(Saved entries)
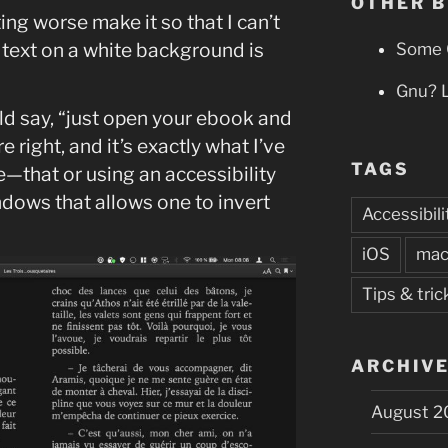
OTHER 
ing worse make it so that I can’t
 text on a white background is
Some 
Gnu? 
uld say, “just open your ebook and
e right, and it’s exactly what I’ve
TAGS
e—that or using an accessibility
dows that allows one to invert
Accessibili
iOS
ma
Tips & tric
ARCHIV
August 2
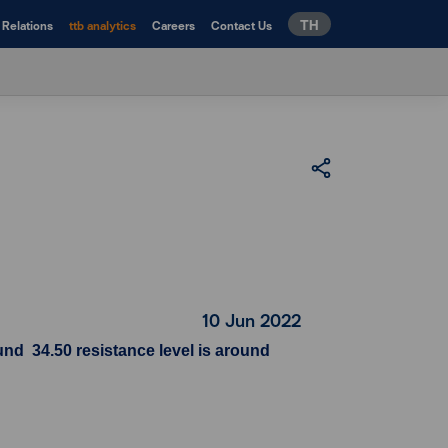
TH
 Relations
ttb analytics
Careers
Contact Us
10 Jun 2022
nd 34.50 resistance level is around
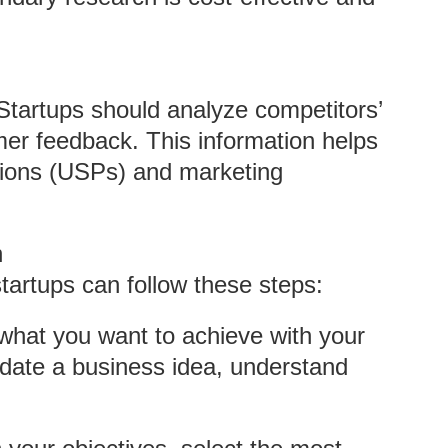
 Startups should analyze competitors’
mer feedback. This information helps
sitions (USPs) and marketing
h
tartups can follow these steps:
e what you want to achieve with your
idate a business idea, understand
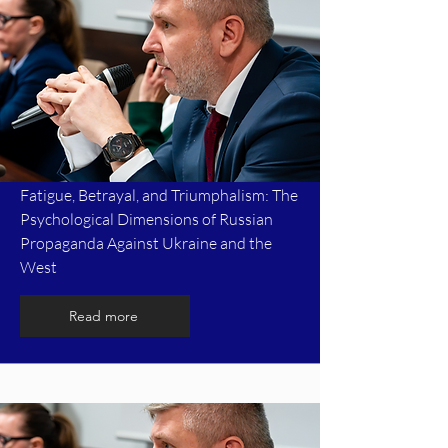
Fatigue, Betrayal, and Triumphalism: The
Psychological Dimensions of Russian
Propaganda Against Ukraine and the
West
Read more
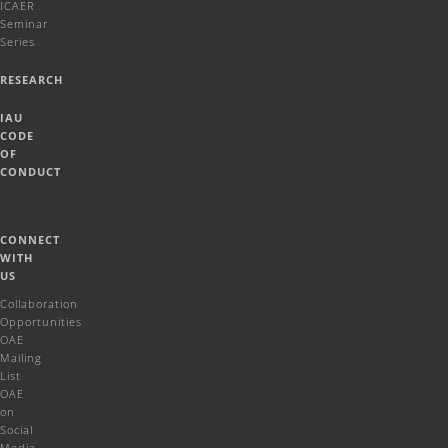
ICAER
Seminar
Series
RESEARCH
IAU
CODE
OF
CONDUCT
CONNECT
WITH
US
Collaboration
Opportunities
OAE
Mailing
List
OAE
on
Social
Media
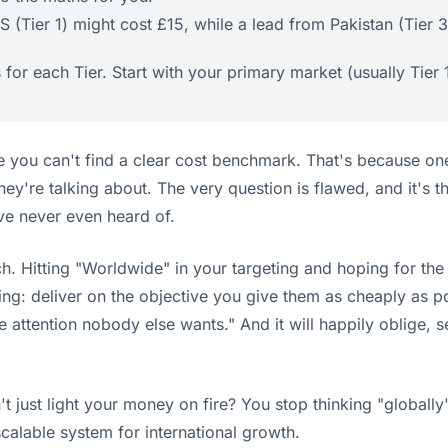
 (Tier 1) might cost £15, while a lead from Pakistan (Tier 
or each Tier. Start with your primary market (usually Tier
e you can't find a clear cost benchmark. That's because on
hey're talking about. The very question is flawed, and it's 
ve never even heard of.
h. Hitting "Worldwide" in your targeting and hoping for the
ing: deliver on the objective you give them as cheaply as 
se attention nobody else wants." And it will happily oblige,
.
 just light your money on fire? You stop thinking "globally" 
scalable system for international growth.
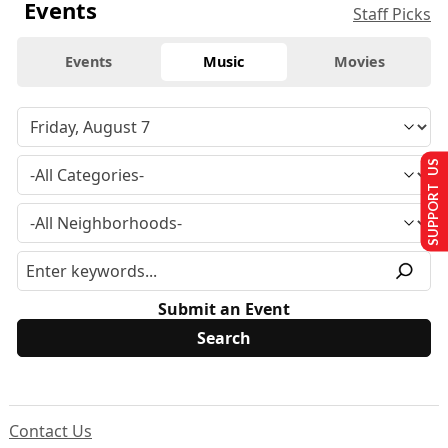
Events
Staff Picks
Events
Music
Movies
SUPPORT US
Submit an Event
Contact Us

■ Directions for this task ■
Copy out word for word the lines from the one containing "(Tier 1) might" through the end of the saved entries, leaving out the pictures.

■ Finished exercise ■
 (Tier 1) might cost £15, while a lead from Pakistan (Tier 
or each Tier. Start with your primary market (usually Tier
e you can't find a clear cost benchmark. That's because on
hey're talking about. The very question is flawed, and it's 
ve never even heard of.
h. Hitting "Worldwide" in your targeting and hoping for the
ing: deliver on the objective you give them as cheaply as 
se attention nobody else wants." And it will happily oblige,
.
 just light your money on fire? You stop thinking "globally" 
scalable system for international growth.
Events
Staff Picks
Events
Music
Movies
SUPPORT US
Submit an Event
Contact Us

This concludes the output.